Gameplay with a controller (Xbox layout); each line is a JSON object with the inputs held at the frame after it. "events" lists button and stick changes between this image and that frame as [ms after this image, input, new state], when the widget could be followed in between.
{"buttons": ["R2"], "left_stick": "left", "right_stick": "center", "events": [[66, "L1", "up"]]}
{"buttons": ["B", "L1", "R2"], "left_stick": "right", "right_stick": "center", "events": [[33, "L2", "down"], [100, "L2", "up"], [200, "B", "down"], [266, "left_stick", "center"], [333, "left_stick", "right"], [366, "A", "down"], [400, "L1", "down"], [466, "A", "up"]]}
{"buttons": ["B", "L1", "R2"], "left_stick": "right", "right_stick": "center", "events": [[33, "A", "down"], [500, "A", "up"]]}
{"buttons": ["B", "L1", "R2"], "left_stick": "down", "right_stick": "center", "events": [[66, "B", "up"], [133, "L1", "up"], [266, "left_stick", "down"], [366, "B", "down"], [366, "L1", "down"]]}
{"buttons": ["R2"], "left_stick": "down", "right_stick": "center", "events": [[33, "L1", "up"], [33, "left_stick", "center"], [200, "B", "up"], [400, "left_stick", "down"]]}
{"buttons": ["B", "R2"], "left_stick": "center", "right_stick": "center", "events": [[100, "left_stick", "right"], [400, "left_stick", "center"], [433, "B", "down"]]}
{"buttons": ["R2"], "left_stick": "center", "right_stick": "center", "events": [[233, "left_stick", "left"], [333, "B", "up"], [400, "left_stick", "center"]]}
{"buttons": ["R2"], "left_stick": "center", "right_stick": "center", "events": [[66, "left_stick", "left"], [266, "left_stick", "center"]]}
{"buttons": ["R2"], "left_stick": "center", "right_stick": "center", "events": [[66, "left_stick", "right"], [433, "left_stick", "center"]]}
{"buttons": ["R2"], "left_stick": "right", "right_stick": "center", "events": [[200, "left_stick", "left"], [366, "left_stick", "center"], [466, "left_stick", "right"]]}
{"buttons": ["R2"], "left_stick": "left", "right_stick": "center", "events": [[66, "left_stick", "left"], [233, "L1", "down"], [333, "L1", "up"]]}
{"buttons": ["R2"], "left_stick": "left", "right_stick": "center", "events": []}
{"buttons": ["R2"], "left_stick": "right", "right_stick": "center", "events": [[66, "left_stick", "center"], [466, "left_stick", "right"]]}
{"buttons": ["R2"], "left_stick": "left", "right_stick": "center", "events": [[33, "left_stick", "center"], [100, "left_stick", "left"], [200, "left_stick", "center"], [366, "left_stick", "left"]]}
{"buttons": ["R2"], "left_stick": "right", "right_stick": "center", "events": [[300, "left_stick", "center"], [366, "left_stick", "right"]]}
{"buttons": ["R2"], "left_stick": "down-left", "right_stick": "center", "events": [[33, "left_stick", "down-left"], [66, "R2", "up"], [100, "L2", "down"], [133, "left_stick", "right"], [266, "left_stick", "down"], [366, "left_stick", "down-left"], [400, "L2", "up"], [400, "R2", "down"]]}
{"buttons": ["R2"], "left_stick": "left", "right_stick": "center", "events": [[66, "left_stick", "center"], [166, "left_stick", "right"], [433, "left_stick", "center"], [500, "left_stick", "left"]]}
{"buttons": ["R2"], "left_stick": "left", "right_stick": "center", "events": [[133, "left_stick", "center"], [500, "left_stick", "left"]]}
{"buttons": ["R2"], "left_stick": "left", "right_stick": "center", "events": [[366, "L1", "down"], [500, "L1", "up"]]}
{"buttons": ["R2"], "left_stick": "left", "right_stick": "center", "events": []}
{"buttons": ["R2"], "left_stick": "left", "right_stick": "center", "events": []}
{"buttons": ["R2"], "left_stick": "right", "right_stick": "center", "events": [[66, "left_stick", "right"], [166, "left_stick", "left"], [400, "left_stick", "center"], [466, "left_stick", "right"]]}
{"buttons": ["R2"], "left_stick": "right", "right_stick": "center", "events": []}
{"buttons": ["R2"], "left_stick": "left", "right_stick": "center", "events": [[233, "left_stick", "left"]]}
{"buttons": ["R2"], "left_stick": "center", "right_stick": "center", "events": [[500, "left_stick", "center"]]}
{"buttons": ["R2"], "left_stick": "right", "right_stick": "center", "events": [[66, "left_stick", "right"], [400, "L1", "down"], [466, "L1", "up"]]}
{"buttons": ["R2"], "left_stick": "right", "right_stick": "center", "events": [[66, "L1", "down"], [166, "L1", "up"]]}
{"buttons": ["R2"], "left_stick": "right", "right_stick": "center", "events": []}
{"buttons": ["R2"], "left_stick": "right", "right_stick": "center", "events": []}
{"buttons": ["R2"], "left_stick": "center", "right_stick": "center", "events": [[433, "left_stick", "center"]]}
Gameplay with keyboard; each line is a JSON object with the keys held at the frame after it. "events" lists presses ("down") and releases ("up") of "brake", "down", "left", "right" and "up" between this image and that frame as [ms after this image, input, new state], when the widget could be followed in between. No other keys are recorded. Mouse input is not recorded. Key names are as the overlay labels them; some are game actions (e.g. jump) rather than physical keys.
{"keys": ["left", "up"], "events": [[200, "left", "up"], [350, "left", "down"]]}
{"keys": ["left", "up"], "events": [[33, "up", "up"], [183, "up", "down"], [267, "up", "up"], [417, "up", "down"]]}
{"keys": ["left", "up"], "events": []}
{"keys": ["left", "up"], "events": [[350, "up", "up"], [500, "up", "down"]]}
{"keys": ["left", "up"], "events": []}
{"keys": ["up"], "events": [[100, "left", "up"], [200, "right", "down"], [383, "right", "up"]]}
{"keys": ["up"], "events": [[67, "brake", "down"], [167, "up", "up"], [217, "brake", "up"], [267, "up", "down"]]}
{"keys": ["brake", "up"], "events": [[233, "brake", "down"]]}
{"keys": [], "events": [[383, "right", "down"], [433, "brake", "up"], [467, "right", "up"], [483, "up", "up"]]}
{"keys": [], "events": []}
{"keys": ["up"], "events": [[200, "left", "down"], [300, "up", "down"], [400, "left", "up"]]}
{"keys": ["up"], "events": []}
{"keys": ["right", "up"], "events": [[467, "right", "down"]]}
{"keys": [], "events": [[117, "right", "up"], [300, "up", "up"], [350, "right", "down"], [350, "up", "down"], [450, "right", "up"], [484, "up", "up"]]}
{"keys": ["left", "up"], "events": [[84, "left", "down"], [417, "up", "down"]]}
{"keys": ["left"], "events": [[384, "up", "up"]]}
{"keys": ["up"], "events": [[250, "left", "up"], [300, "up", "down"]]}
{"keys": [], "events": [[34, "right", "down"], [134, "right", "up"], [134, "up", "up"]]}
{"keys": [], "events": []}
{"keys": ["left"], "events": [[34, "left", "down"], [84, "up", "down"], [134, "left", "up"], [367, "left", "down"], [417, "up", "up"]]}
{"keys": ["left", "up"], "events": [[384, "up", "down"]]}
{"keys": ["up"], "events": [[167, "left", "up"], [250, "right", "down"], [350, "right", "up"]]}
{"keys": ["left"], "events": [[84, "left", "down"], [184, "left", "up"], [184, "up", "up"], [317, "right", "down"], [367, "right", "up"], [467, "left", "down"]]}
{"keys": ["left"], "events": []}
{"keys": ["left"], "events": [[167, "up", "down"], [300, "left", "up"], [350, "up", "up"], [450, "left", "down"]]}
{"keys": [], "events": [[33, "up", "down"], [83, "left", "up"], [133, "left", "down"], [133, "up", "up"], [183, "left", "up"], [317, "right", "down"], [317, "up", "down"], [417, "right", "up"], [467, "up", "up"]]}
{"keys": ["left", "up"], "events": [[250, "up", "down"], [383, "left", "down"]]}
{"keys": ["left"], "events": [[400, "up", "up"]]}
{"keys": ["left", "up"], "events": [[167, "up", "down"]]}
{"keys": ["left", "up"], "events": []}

**Task objective**
Return each line above where the word "that" shows up.

**Exercise result**
Gameplay with a controller (Xbox layout); each line is a JSON object with the inputs held at the frame after it. "events" lists button and stick changes between this image and that frame as [ms after this image, input, new state], when the widget could be followed in between.
Gameplay with keyboard; each line is a JSON object with the keys held at the frame after it. "events" lists presses ("down") and releases ("up") of "brake", "down", "left", "right" and "up" between this image and that frame as [ms after this image, input, new state], when the widget could be followed in between. No other keys are recorded. Mouse input is not recorded. Key names are as the overlay labels them; some are game actions (e.g. jump) rather than physical keys.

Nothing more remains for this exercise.